Hematology and Coagulation

People can be affected by many different types of blood conditions and cancers. Common blood disorders include anemia, bleeding disorders such as haemophilia, blood clots, and blood cancers such as leukemia, lymphoma, and myeloma.

Talking to your doctor is the first step in addressing a possible blood condition that you think you might have. If you are diagnosed with a blood disorder, your doctor may refer you to a hematologist.

Hematology is the study of blood in health and disease. It includes recognising abnormalities in red blood cells, white blood cells, platelets, blood vessels, bone marrow, lymph nodes, spleen, and the proteins involved in bleeding and clotting (hemostasis and thrombosis). A hematologist is a medical doctor who applies this specialized knowledge to treat patients with blood conditions.

Coagulation is a complex process by which the blood forms clots to block and then heal a lesion/wound/cut by stopping the bleeding. It is a crucial part of hemostasis - stopping blood loss from damaged blood vessels. In hemostasis, a damaged blood vessel wall is plugged by a platelet and a fibrin-containing clot to stop the bleeding, so that the damage can be repaired.

Abnormal bleeding can result from disorders of the coagulation system, of platelets, or of blood vessels. Disorders of coagulation can be acquired or hereditary.

Complete blood counts, tests for thalassemia, bone marrow disorders, blood smears for suspected blood cancers and detection of parasites in blood are some of our important offerings in hematology. Under coagulation disorders, we test for important factors like prothrombin time, fibrinogen, lupus related testing among many others.

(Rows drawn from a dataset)
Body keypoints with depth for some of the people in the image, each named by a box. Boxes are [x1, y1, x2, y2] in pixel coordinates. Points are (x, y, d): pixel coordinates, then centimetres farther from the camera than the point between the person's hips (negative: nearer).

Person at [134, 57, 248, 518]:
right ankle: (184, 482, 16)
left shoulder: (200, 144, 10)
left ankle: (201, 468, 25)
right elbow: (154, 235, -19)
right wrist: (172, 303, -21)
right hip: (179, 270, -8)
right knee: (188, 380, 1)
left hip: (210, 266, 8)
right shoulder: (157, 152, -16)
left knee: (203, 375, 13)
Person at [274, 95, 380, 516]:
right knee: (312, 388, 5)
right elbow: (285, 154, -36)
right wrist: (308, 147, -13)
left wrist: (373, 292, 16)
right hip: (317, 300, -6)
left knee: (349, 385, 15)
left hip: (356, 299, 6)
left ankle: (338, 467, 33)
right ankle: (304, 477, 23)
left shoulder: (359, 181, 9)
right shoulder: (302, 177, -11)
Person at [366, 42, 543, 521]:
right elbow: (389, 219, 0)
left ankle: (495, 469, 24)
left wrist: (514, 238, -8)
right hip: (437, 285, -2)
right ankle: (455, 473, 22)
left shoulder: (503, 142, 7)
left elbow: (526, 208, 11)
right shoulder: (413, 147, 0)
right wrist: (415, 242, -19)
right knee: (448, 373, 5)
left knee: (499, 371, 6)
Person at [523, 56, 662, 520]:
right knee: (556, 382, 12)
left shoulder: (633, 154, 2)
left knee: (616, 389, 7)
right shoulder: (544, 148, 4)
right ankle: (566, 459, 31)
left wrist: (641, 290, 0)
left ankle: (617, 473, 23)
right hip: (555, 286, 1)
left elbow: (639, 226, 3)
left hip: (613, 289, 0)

--

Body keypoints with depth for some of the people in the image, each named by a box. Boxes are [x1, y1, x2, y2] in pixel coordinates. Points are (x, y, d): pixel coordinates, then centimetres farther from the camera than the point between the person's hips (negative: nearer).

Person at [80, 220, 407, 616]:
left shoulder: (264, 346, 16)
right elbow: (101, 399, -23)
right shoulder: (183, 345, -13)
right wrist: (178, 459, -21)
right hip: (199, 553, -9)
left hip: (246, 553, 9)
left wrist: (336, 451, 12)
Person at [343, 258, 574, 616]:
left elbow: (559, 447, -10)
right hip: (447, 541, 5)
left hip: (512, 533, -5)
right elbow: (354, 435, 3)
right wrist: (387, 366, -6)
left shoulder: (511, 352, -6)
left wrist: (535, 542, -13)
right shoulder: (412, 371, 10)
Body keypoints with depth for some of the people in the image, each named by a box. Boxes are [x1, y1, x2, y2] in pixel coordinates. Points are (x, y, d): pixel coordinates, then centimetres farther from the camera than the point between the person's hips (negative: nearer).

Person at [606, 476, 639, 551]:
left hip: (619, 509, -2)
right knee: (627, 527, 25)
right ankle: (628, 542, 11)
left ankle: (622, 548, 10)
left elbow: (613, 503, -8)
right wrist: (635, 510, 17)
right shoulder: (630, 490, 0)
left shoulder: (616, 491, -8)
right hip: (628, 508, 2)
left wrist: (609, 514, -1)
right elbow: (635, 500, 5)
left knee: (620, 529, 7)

--

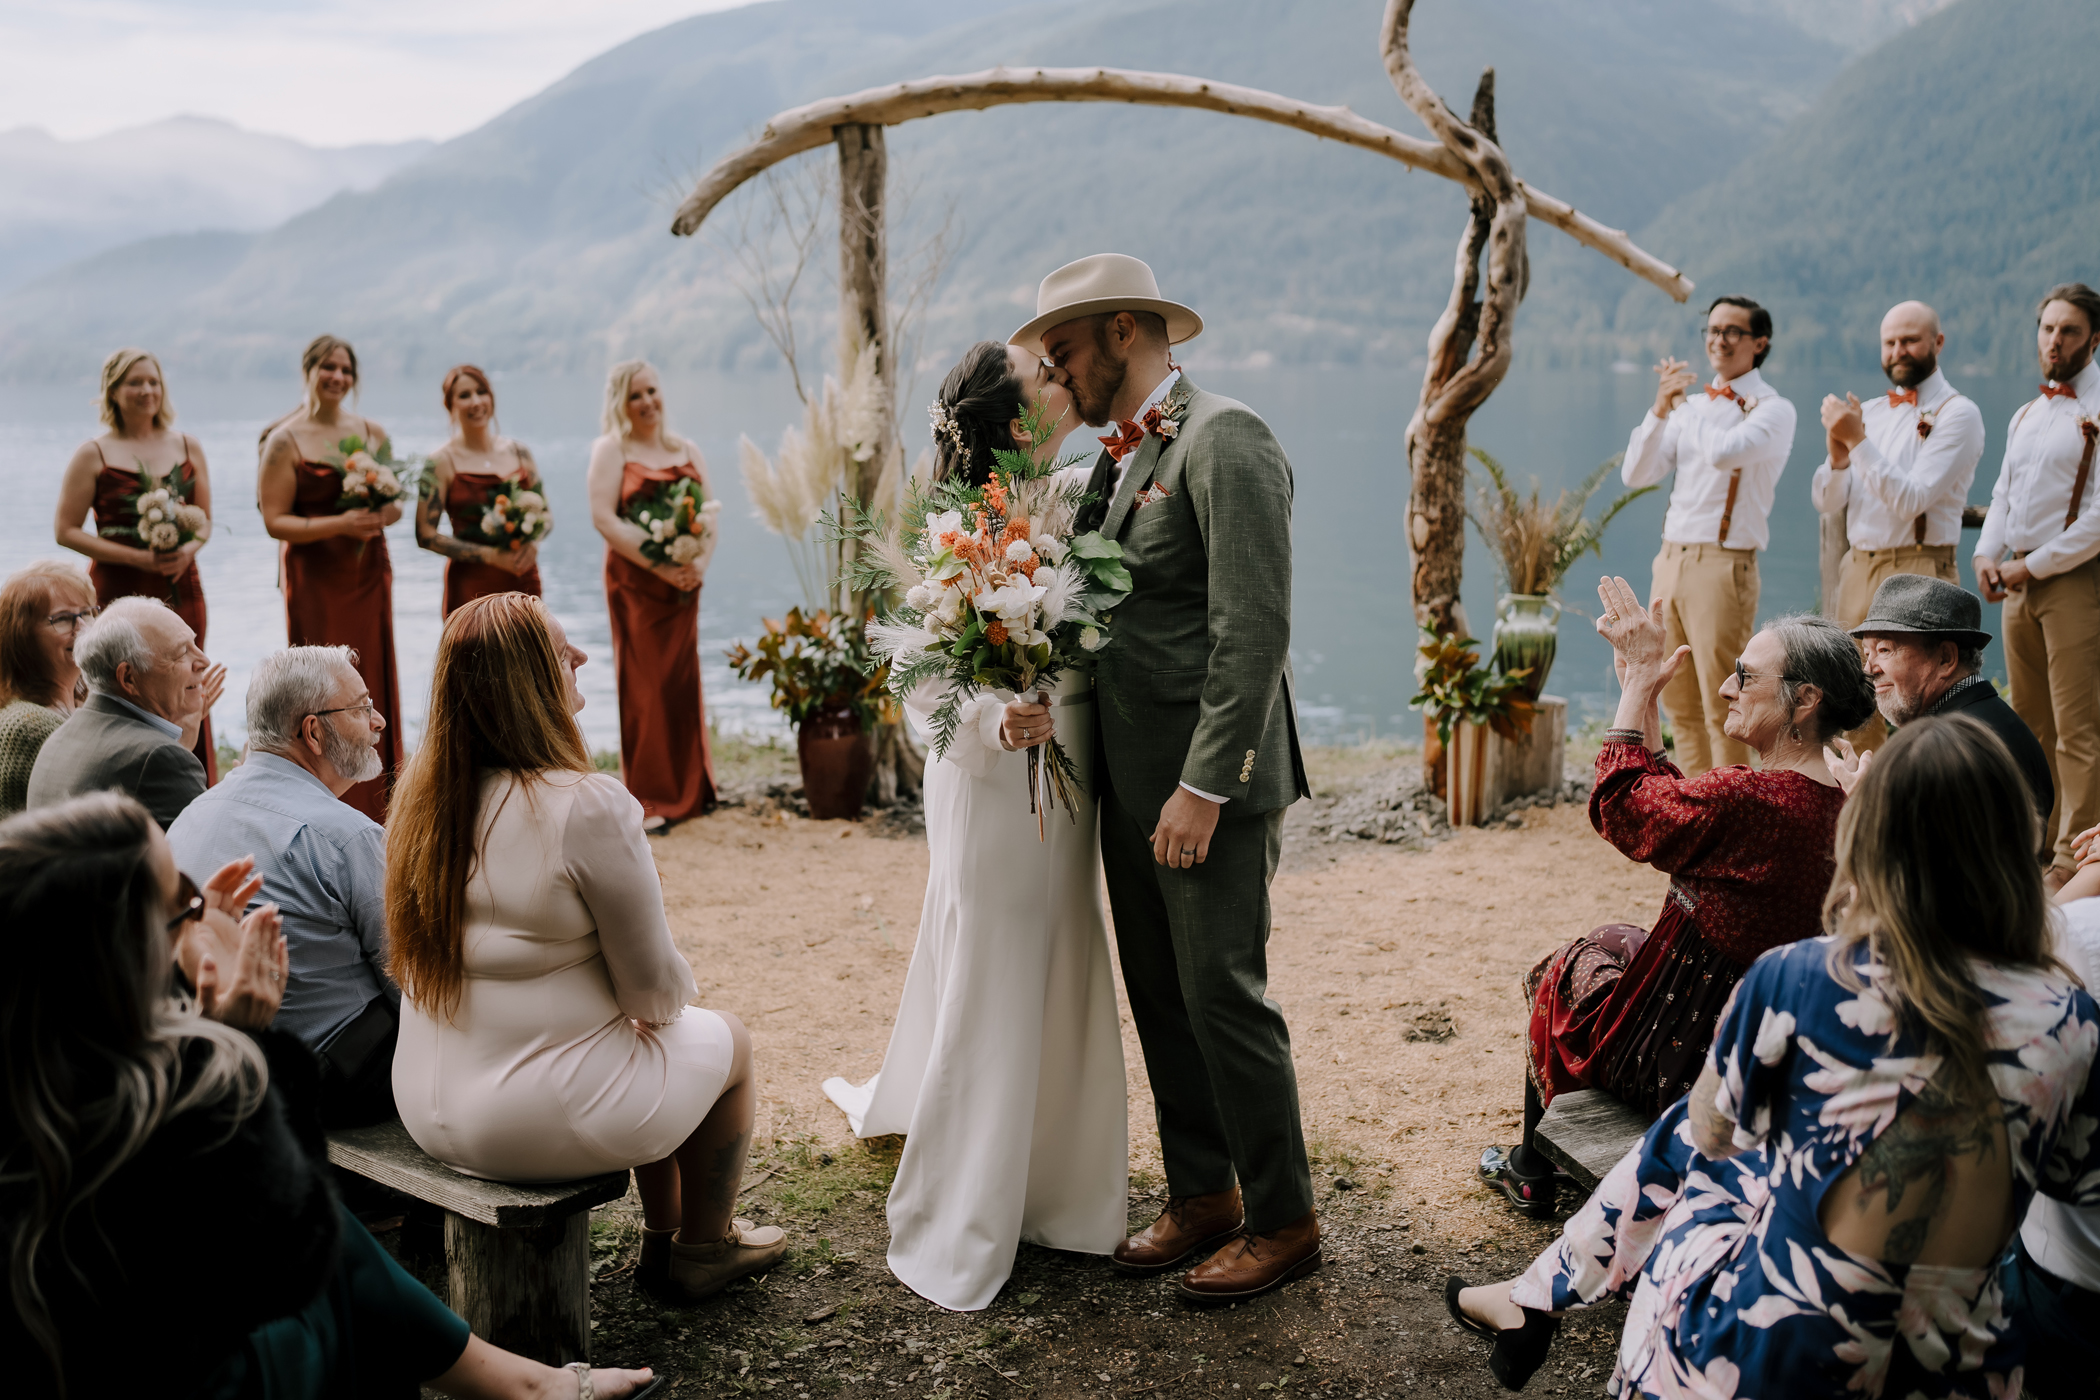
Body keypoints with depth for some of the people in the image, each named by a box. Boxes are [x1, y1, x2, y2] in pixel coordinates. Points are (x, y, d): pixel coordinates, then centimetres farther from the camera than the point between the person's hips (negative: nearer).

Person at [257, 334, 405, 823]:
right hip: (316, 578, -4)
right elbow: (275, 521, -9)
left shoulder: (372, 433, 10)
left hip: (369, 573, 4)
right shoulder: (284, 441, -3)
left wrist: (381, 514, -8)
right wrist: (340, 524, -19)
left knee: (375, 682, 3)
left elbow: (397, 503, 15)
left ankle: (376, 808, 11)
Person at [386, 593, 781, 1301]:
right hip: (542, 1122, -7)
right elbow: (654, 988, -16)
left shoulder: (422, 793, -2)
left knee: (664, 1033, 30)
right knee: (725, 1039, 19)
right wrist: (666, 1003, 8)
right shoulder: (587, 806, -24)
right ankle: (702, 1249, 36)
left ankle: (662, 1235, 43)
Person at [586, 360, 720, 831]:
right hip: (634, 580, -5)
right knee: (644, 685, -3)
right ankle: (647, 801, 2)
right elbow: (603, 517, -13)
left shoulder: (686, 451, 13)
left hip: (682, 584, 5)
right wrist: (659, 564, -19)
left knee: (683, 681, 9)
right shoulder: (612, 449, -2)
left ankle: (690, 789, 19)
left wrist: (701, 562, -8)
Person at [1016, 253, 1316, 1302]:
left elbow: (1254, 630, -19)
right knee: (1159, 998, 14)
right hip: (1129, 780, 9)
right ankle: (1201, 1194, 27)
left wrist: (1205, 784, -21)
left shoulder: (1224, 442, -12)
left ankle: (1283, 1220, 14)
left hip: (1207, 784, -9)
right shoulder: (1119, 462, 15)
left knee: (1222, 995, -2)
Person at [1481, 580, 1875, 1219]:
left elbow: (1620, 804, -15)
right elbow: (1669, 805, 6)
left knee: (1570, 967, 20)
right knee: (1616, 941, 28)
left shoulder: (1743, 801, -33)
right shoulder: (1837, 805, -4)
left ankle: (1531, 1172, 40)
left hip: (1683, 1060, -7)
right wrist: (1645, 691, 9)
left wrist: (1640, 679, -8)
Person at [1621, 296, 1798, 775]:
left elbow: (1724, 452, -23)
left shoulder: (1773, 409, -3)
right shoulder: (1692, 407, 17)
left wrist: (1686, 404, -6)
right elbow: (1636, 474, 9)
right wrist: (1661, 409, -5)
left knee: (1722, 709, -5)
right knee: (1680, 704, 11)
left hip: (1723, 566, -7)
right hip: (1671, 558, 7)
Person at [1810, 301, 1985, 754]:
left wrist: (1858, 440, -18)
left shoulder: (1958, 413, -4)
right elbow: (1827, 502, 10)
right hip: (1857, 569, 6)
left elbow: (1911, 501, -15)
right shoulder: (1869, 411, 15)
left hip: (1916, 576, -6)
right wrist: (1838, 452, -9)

**WHAT IS BEING ASKED**.
State whether each statement below agrees with the hematology and coagulation text. Answer yes or no for each, and quote the words from the text that decide it.
1. Disorders of coagulation may be inherited.
2. A hematologist is a laboratory scientist rather than a medical doctor.
3. Haemophilia is named as a type of blood cancer.

**ANSWER TO THE EXERCISE**.
1. Yes: "Disorders of coagulation can be acquired or hereditary."
2. No: "A hematologist is a medical doctor who applies this specialized knowledge to treat patients with blood conditions."
3. No: "bleeding disorders such as haemophilia"